Task requirements:
Every line of the records below that holds the word "para" belongs in the answer.
(Excerpted data begins)
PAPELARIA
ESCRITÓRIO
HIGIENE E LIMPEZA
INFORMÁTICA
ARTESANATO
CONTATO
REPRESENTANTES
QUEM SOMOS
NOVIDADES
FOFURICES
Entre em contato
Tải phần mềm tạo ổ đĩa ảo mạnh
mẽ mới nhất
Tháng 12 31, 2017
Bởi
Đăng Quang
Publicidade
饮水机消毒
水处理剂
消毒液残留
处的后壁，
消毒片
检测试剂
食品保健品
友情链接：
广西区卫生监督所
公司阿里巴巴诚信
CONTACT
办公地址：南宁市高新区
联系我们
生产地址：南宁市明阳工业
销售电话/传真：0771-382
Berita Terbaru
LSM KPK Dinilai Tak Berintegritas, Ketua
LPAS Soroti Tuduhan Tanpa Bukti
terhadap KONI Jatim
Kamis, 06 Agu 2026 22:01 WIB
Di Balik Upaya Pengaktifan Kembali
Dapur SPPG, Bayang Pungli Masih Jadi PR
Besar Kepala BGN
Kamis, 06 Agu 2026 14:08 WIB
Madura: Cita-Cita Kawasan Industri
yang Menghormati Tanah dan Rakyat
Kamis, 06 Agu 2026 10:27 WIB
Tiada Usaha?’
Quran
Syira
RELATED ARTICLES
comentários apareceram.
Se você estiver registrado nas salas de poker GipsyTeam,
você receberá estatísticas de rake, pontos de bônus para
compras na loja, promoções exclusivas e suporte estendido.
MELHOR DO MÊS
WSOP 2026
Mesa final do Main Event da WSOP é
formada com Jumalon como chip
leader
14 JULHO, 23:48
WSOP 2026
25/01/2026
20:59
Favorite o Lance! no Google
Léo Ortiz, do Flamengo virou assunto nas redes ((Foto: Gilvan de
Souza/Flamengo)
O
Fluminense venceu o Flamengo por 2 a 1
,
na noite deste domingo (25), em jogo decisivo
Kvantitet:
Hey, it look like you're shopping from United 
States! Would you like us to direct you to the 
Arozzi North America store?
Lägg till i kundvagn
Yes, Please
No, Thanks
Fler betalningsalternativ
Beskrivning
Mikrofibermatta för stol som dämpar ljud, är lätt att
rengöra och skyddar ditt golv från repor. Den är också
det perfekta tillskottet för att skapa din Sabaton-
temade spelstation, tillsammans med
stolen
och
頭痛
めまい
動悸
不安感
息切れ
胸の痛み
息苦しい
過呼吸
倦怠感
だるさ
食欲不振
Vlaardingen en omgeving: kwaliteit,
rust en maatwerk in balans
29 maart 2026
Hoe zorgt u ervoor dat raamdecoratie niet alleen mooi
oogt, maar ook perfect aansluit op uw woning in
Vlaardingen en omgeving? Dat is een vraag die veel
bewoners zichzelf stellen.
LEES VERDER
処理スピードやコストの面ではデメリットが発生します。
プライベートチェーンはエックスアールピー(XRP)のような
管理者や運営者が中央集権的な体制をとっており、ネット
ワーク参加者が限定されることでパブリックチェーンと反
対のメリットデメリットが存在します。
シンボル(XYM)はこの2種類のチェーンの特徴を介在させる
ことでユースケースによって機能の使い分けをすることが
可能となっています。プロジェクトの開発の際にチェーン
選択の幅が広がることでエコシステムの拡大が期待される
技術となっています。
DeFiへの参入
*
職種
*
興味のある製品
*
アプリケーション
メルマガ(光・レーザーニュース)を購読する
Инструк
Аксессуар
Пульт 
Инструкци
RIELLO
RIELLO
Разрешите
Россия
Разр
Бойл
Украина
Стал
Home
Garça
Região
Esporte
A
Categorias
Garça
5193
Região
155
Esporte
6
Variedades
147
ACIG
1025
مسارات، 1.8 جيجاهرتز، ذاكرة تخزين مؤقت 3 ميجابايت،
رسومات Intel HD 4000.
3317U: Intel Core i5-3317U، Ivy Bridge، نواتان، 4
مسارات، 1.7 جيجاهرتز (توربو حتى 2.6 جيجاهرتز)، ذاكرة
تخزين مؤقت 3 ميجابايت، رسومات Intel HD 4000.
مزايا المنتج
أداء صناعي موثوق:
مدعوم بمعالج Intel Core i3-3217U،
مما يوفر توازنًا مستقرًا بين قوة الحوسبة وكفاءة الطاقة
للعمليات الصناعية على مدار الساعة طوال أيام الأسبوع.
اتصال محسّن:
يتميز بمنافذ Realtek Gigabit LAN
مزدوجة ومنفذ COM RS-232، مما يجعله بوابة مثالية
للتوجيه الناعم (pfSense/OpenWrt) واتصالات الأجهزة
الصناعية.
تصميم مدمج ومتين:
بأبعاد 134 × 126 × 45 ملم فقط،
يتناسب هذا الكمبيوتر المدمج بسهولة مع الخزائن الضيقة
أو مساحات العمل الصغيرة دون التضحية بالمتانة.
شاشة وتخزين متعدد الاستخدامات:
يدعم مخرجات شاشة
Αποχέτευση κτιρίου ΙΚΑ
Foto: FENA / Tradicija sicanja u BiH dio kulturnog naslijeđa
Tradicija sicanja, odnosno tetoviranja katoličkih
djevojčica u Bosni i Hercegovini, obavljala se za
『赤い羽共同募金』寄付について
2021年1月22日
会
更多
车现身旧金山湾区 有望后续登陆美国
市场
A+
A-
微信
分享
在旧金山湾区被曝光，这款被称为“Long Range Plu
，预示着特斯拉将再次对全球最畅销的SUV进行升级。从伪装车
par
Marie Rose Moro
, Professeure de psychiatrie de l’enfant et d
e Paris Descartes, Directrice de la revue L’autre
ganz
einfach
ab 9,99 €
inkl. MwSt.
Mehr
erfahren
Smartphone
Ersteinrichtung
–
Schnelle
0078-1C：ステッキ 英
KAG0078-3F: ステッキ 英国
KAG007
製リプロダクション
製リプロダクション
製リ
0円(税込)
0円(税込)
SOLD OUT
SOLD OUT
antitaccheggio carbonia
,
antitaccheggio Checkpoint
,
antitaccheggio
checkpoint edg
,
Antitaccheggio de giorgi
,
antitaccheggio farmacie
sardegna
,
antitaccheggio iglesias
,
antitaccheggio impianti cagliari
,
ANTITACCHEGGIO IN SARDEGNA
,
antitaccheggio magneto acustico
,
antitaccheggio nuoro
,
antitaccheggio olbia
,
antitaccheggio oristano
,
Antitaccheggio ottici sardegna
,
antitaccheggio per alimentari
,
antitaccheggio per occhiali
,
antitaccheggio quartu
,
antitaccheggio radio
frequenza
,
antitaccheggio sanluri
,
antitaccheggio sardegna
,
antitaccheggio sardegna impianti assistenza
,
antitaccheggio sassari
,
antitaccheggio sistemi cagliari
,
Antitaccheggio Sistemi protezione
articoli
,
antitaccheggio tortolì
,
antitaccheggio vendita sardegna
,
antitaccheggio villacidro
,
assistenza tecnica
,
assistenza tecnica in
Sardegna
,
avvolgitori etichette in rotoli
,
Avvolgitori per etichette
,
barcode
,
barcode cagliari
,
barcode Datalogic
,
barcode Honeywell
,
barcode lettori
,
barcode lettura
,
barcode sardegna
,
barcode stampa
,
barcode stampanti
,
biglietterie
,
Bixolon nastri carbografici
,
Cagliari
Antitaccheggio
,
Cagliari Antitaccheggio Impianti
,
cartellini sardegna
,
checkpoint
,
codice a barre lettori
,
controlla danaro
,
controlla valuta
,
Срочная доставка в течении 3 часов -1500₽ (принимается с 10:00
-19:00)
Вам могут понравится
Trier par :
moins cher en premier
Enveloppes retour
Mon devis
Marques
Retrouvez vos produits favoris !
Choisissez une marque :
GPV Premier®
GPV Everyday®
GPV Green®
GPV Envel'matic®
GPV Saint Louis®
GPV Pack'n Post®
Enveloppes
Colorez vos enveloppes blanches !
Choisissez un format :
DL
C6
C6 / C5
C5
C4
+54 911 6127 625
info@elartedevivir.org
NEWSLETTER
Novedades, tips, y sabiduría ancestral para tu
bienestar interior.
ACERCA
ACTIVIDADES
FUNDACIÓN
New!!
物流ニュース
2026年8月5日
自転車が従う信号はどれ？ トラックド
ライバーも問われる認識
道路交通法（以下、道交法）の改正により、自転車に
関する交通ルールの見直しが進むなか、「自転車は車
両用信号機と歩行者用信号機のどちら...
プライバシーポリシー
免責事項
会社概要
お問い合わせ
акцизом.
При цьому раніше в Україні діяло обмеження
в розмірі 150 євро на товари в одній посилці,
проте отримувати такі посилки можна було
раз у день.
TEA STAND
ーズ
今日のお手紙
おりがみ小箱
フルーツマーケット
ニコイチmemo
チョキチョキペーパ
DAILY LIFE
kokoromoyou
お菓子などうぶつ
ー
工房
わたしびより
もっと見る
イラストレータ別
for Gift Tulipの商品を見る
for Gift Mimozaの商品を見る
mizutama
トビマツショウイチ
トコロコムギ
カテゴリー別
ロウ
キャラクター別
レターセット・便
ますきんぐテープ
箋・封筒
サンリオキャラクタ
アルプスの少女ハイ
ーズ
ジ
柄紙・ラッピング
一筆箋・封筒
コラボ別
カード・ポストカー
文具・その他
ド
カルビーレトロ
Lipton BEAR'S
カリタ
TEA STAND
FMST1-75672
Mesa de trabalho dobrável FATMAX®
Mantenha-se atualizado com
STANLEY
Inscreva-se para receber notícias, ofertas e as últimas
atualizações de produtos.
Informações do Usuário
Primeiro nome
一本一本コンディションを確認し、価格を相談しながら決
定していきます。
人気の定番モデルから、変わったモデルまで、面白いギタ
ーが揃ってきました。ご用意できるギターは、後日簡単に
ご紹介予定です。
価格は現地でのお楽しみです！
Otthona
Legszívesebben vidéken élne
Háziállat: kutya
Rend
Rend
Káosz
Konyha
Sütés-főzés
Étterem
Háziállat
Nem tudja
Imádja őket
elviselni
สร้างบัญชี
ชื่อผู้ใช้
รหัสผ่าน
(Excerpted data ends)
Exercise response:
você receberá estatísticas de rake, pontos de bônus para
Novedades, tips, y sabiduría ancestral para tu
Inscreva-se para receber notícias, ofertas e as últimas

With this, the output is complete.